-- Exercise goal --
From the first line to the last, please reproduce the material exactly, skipping the pictures.
● ● ● ● ●
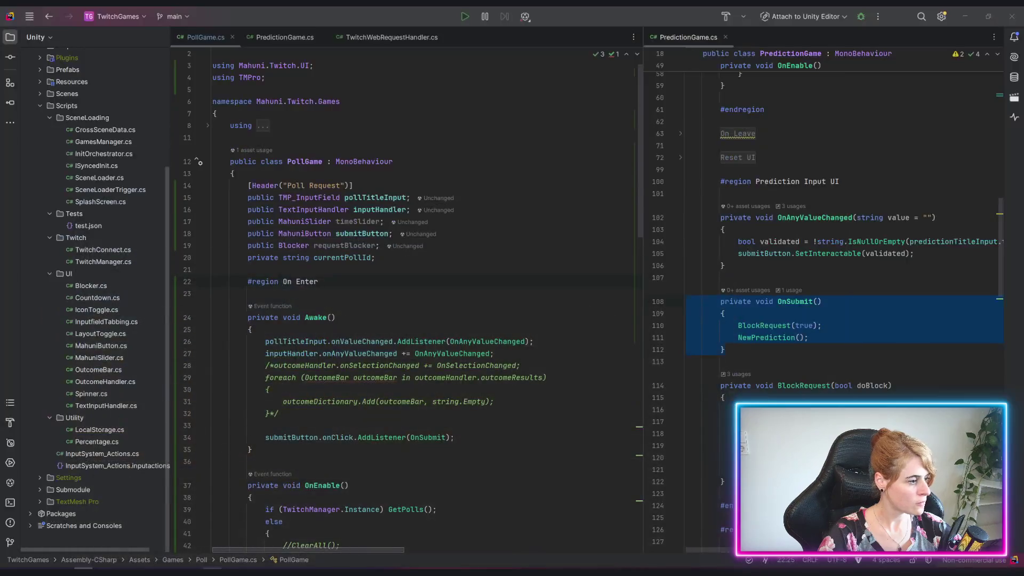
Step: Uncomment the BlockRequest(true) call in PollGame's OnSubmit
{"action": "key", "text": "alt+Tab"}
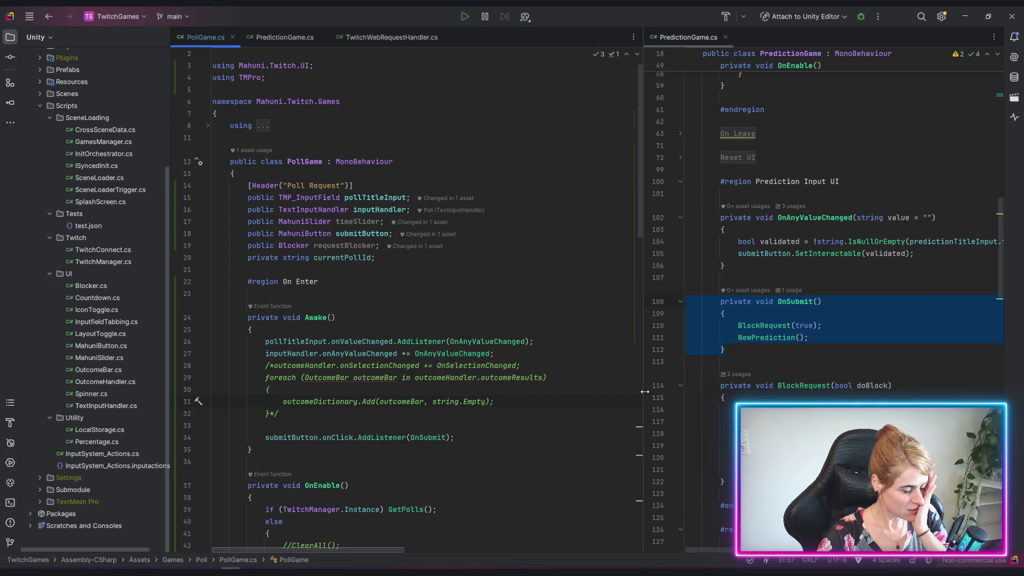
{"action": "scroll", "coordinate": [522, 434], "scroll_direction": "down", "scroll_amount": 4}
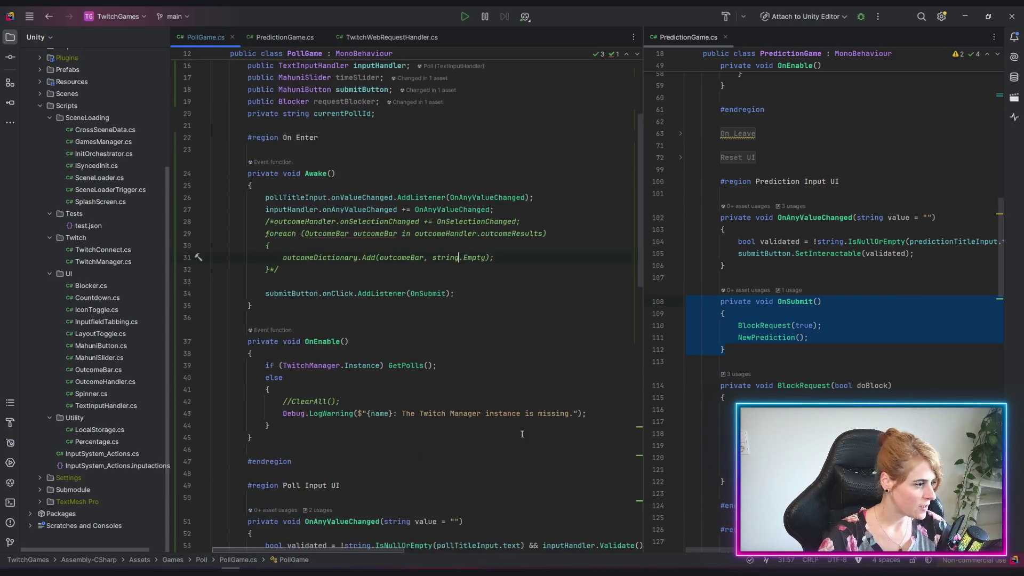
{"action": "scroll", "coordinate": [522, 434], "scroll_direction": "down", "scroll_amount": 4}
{"action": "scroll", "coordinate": [361, 462], "scroll_direction": "down", "scroll_amount": 1}
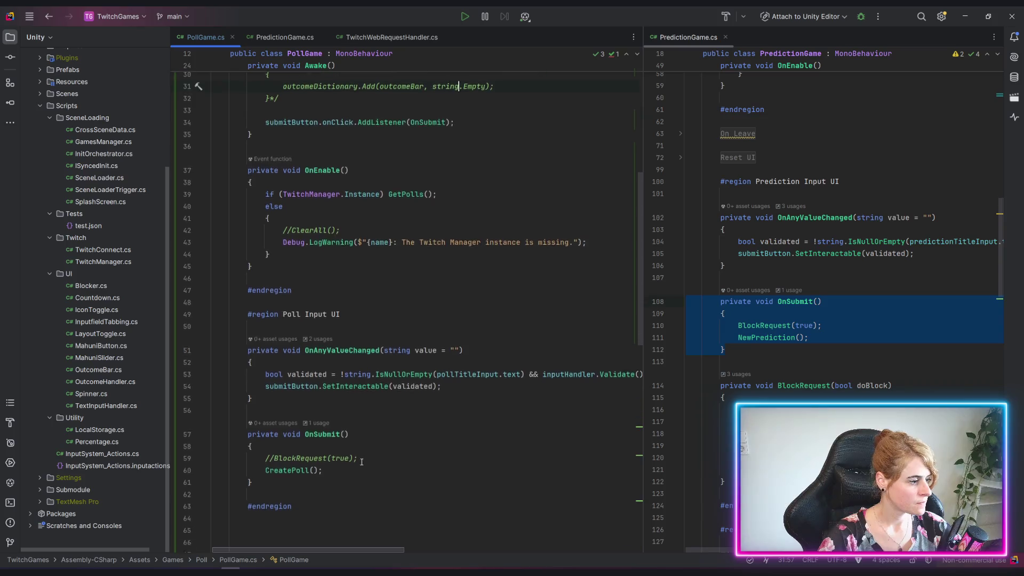
{"action": "scroll", "coordinate": [362, 462], "scroll_direction": "down", "scroll_amount": 2}
{"action": "key", "text": "Up"}
{"action": "key", "text": "ctrl+Left"}
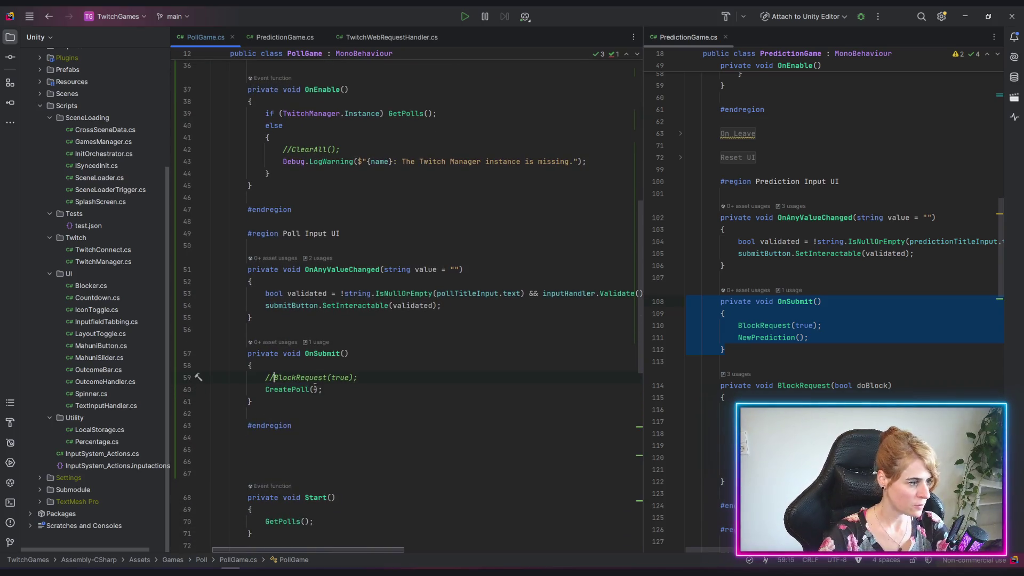
{"action": "key", "text": "BackSpace"}
{"action": "key", "text": "BackSpace"}
Step: Copy the BlockRequest method from PredictionGame.cs and paste it below OnSubmit in PollGame.cs
{"action": "left_click", "coordinate": [772, 325]}
{"action": "scroll", "coordinate": [783, 334], "scroll_direction": "down", "scroll_amount": 3}
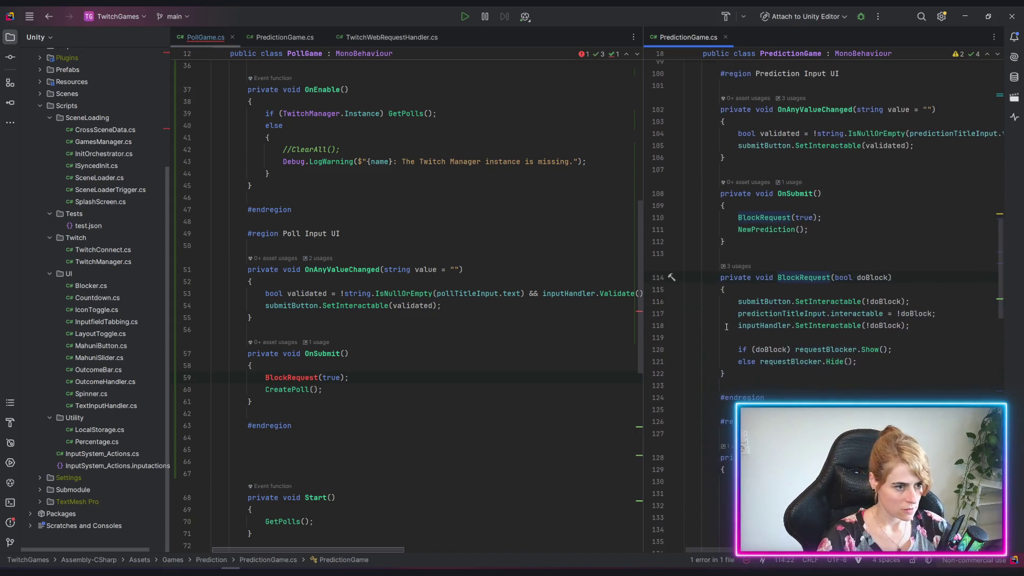
{"action": "mouse_move", "coordinate": [719, 278]}
{"action": "left_mouse_down"}
{"action": "mouse_move", "coordinate": [789, 361]}
{"action": "mouse_move", "coordinate": [767, 374]}
{"action": "left_mouse_up"}
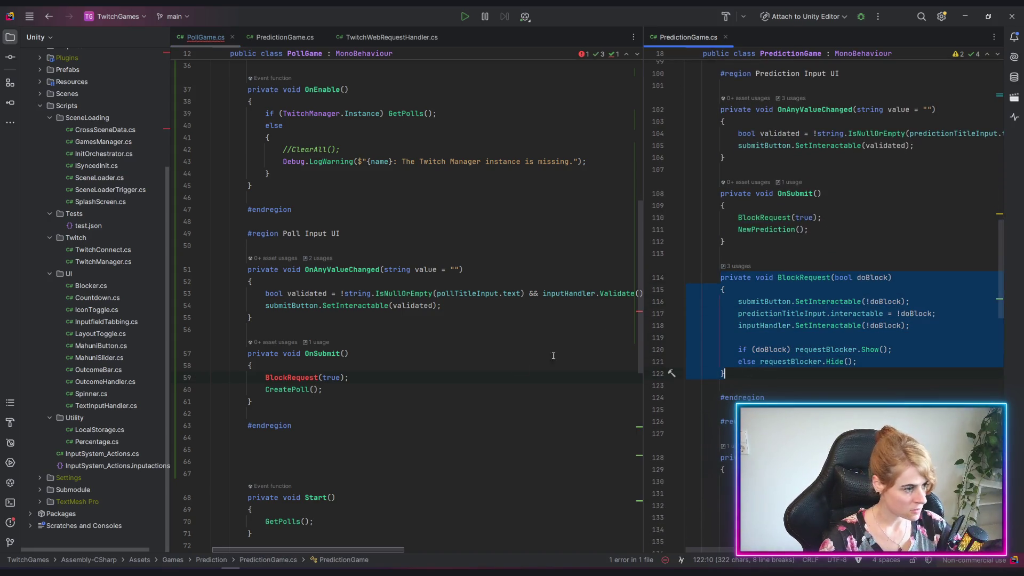
{"action": "key", "text": "ctrl+c"}
{"action": "left_click", "coordinate": [280, 399]}
{"action": "key", "text": "Return"}
{"action": "key", "text": "Return"}
{"action": "key", "text": "ctrl+v"}
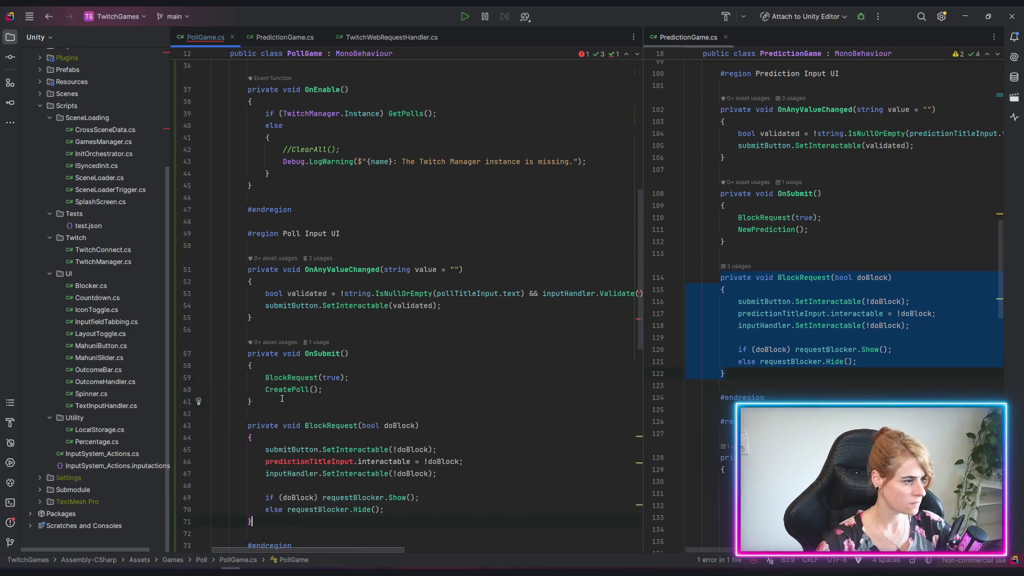
{"action": "scroll", "coordinate": [279, 392], "scroll_direction": "down", "scroll_amount": 3}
● ● ● ● ●
-- Solution for this task --
Step: Uncomment the BlockRequest(true) call in PollGame's OnSubmit
{"action": "key", "text": "alt+Tab"}
{"action": "scroll", "coordinate": [522, 434], "scroll_direction": "down", "scroll_amount": 4}
{"action": "scroll", "coordinate": [522, 434], "scroll_direction": "down", "scroll_amount": 4}
{"action": "scroll", "coordinate": [361, 462], "scroll_direction": "down", "scroll_amount": 1}
{"action": "scroll", "coordinate": [362, 462], "scroll_direction": "down", "scroll_amount": 2}
{"action": "key", "text": "Up"}
{"action": "key", "text": "ctrl+Left"}
{"action": "key", "text": "BackSpace"}
{"action": "key", "text": "BackSpace"}
Step: Copy the BlockRequest method from PredictionGame.cs and paste it below OnSubmit in PollGame.cs
{"action": "left_click", "coordinate": [772, 325]}
{"action": "scroll", "coordinate": [783, 334], "scroll_direction": "down", "scroll_amount": 3}
{"action": "mouse_move", "coordinate": [719, 278]}
{"action": "left_mouse_down"}
{"action": "mouse_move", "coordinate": [789, 361]}
{"action": "mouse_move", "coordinate": [767, 374]}
{"action": "left_mouse_up"}
{"action": "key", "text": "ctrl+c"}
{"action": "left_click", "coordinate": [280, 399]}
{"action": "key", "text": "Return"}
{"action": "key", "text": "Return"}
{"action": "key", "text": "ctrl+v"}
{"action": "scroll", "coordinate": [279, 392], "scroll_direction": "down", "scroll_amount": 3}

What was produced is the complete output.